Cuando Alan Rickman terminó de rodar la última película de Harry Potter, en 2011, escribió una carta de despedida en la revista Empire en la que, con nostalgia, repasaba lo mucho que sus protagonistas habían cambiado con el paso del tiempo. De lo importante que es saber contar una buena historia. Para entonces, el hype de la saga escrita por J.K. Rowling se encontraba en pleno apogeo y sus fans se contaban por millones. Las fortunas que amasaba Warner, también. Hoy, cinco años más tarde, la historia que comenzó con el nacimiento de uno de los mejores actores del Reino Unido, llega a su fin a la pronta edad de 69 años a consecuencia de un cáncer.
Escribirán mucho sobre Alan, quizás demasiado, pero nada podrá hacer justicia a la inabarcable carrera de un hombre que ante todo, fue un artista enamorado del arte y de su trabajo. Desde sus inicios en el mundo de la interpretación, su voz grave, así como su particular dicción, y su portentoso físico, le valieron un aura genuina que ya hubiera querido para sí muchos de los coetáneos de su época. Pero no fue hasta el boom de Jungla de Cristal, en donde interpretó a un malcarado alemán que le ponía las cosas chungas a Bruce Willis, cuando Hollywood se fijó en él. Ese mismo gigante del celuloide volvería a pedirle, siete años más tarde, que se pusiera en las botas del coronel Brandon en Sentido y Sensibilidad, donde descubrimos su cara más romántica y clásica, y en las de Robin Hood, para dar vida al sheriff Nottingham.
Sensible, abnegado, curioso, fiel (pasó cincuenta años de su vida con la misma mujer), cínico, mordaz… Alan trabajó duro y no siempre con el “debido” reconocimiento (por Rasputín, gracias a dios, se llevó el Globo de Oro y el Emmy), hasta que en 2001, J.K. Rowling le llamara por teléfono para pedirle que interpretarse a Severus Snape, uno de los papeles que cambiaría su carrera para siempre. Con él nos emocionamos, crecimos y ante todo, aprendimos a amar el cine como sólo con él se podía hacerlo: incondicionalmente.

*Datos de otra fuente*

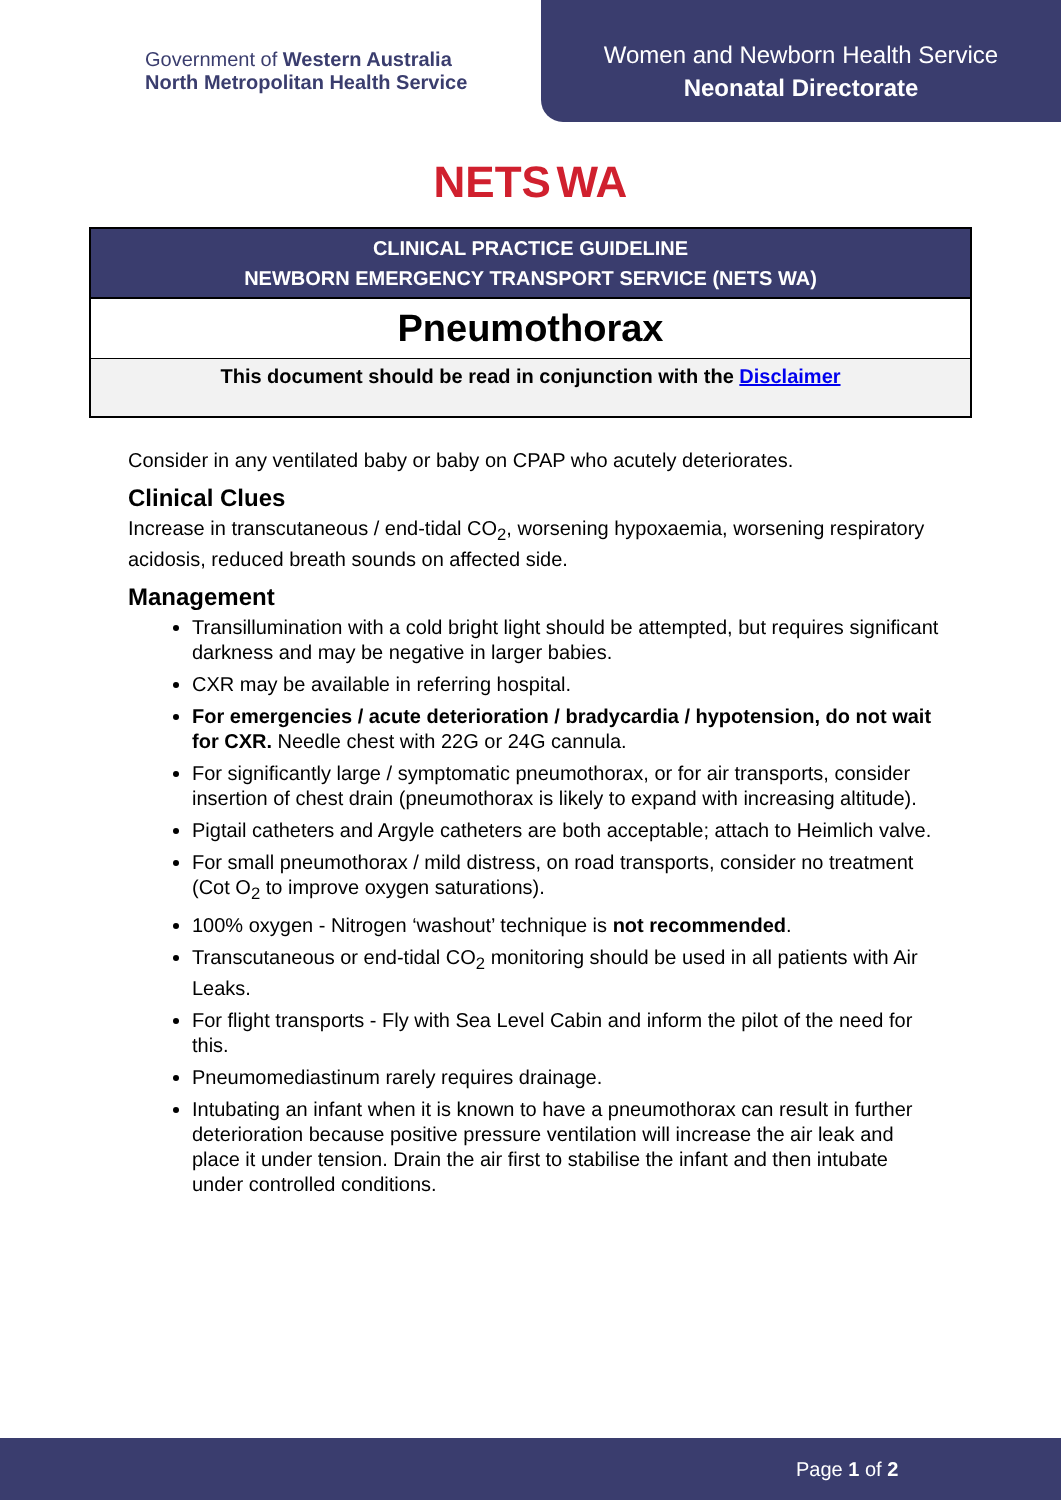Government of Western Australia
North Metropolitan Health Service
Women and Newborn Health Service
Neonatal Directorate
NETS WA
CLINICAL PRACTICE GUIDELINE
NEWBORN EMERGENCY TRANSPORT SERVICE (NETS WA)
Pneumothorax
This document should be read in conjunction with the Disclaimer
Consider in any ventilated baby or baby on CPAP who acutely deteriorates.
Clinical Clues
Increase in transcutaneous / end-tidal CO<sub>2</sub>, worsening hypoxaemia, worsening respiratory acidosis, reduced breath sounds on affected side.
Management
Transillumination with a cold bright light should be attempted, but requires significant darkness and may be negative in larger babies.
CXR may be available in referring hospital.
For emergencies / acute deterioration / bradycardia / hypotension, do not wait for CXR. Needle chest with 22G or 24G cannula.
For significantly large / symptomatic pneumothorax, or for air transports, consider insertion of chest drain (pneumothorax is likely to expand with increasing altitude).
Pigtail catheters and Argyle catheters are both acceptable; attach to Heimlich valve.
For small pneumothorax / mild distress, on road transports, consider no treatment (Cot O<sub>2</sub> to improve oxygen saturations).
100% oxygen - Nitrogen ‘washout’ technique is not recommended.
Transcutaneous or end-tidal CO<sub>2</sub> monitoring should be used in all patients with Air Leaks.
For flight transports - Fly with Sea Level Cabin and inform the pilot of the need for this.
Pneumomediastinum rarely requires drainage.
Intubating an infant when it is known to have a pneumothorax can result in further deterioration because positive pressure ventilation will increase the air leak and place it under tension. Drain the air first to stabilise the infant and then intubate under controlled conditions.
Page 1 of 2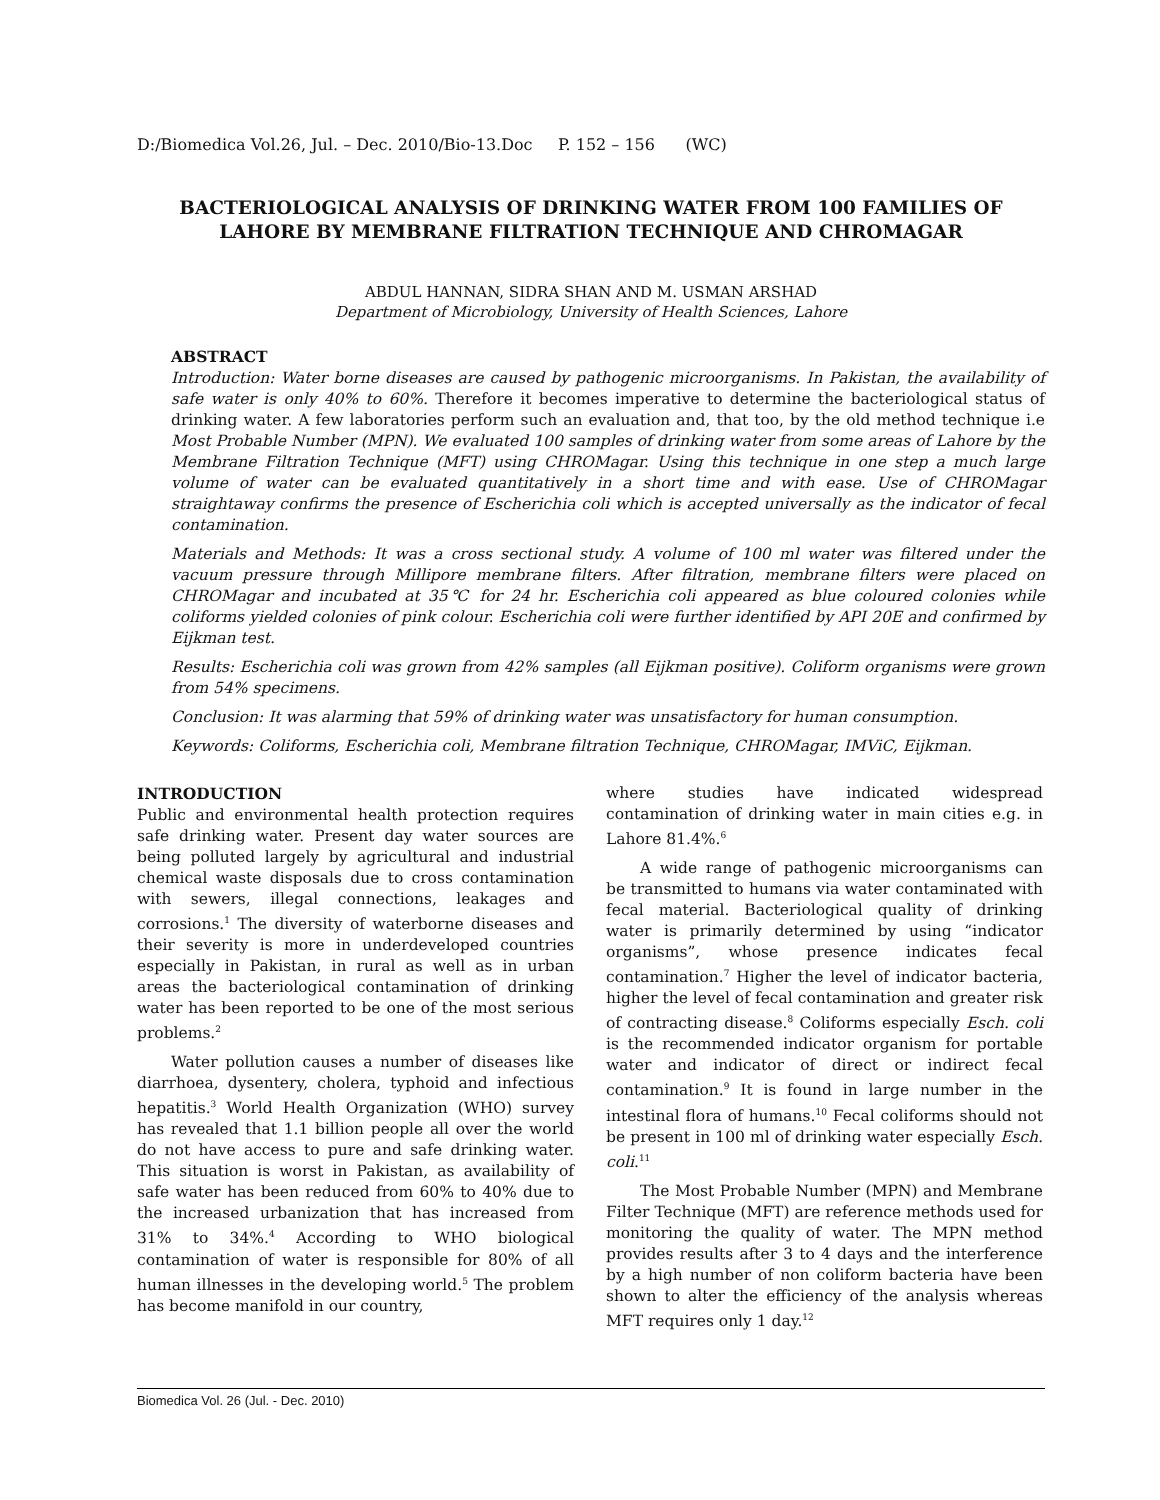D:/Biomedica Vol.26, Jul. – Dec. 2010/Bio-13.Doc P. 152 – 156 (WC)
BACTERIOLOGICAL ANALYSIS OF DRINKING WATER FROM 100 FAMILIES OF LAHORE BY MEMBRANE FILTRATION TECHNIQUE AND CHROMAGAR
ABDUL HANNAN, SIDRA SHAN AND M. USMAN ARSHAD
Department of Microbiology, University of Health Sciences, Lahore
ABSTRACT
Introduction: Water borne diseases are caused by pathogenic microorganisms. In Pakistan, the availability of safe water is only 40% to 60%. Therefore it becomes imperative to determine the bacteriological status of drinking water. A few laboratories perform such an evaluation and, that too, by the old method technique i.e Most Probable Number (MPN). We evaluated 100 samples of drinking water from some areas of Lahore by the Membrane Filtration Technique (MFT) using CHROMagar. Using this technique in one step a much large volume of water can be evaluated quantitatively in a short time and with ease. Use of CHROMagar straightaway confirms the presence of Escherichia coli which is accepted universally as the indicator of fecal contamination.
Materials and Methods: It was a cross sectional study. A volume of 100 ml water was filtered under the vacuum pressure through Millipore membrane filters. After filtration, membrane filters were placed on CHROMagar and incubated at 35℃ for 24 hr. Escherichia coli appeared as blue coloured colonies while coliforms yielded colonies of pink colour. Escherichia coli were further identified by API 20E and confirmed by Eijkman test.
Results: Escherichia coli was grown from 42% samples (all Eijkman positive). Coliform organisms were grown from 54% specimens.
Conclusion: It was alarming that 59% of drinking water was unsatisfactory for human consumption.
Keywords: Coliforms, Escherichia coli, Membrane filtration Technique, CHROMagar, IMViC, Eijkman.
INTRODUCTION
Public and environmental health protection requires safe drinking water. Present day water sources are being polluted largely by agricultural and industrial chemical waste disposals due to cross contamination with sewers, illegal connections, leakages and corrosions.<sup>1</sup> The diversity of waterborne diseases and their severity is more in underdeveloped countries especially in Pakistan, in rural as well as in urban areas the bacteriological contamination of drinking water has been reported to be one of the most serious problems.<sup>2</sup>
Water pollution causes a number of diseases like diarrhoea, dysentery, cholera, typhoid and infectious hepatitis.<sup>3</sup> World Health Organization (WHO) survey has revealed that 1.1 billion people all over the world do not have access to pure and safe drinking water. This situation is worst in Pakistan, as availability of safe water has been reduced from 60% to 40% due to the increased urbanization that has increased from 31% to 34%.<sup>4</sup> According to WHO biological contamination of water is responsible for 80% of all human illnesses in the developing world.<sup>5</sup> The problem has become manifold in our country,
where studies have indicated widespread contamination of drinking water in main cities e.g. in Lahore 81.4%.<sup>6</sup>
A wide range of pathogenic microorganisms can be transmitted to humans via water contaminated with fecal material. Bacteriological quality of drinking water is primarily determined by using “indicator organisms”, whose presence indicates fecal contamination.<sup>7</sup> Higher the level of indicator bacteria, higher the level of fecal contamination and greater risk of contracting disease.<sup>8</sup> Coliforms especially Esch. coli is the recommended indicator organism for portable water and indicator of direct or indirect fecal contamination.<sup>9</sup> It is found in large number in the intestinal flora of humans.<sup>10</sup> Fecal coliforms should not be present in 100 ml of drinking water especially Esch. coli.<sup>11</sup>
The Most Probable Number (MPN) and Membrane Filter Technique (MFT) are reference methods used for monitoring the quality of water. The MPN method provides results after 3 to 4 days and the interference by a high number of non coliform bacteria have been shown to alter the efficiency of the analysis whereas MFT requires only 1 day.<sup>12</sup>
Biomedica Vol. 26 (Jul. - Dec. 2010)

Hoy (14 de enero de 2016) el mundo del cine llora una pérdida irreparable. Nuestras almas, rotas, no encuentran consuelo alguno en las muchas palabras que pueda escribirse en su obituario, porque su figura era demasiado grande, porque la luz que emanaba su voz, es eterna. Con su muerte, muchos de sus proyectos se quedan en el aire, inconclusos. Nos quedará su obra sí, pero también un dolor que se cala en los huesos y no se va. Por eso, cuando mis nietos vengan a verme un día y me encuentren viendo alguna de las cintas de Alan me preguntarán; ¿después de tanto tiempo? y yo responderé, “Siempre”.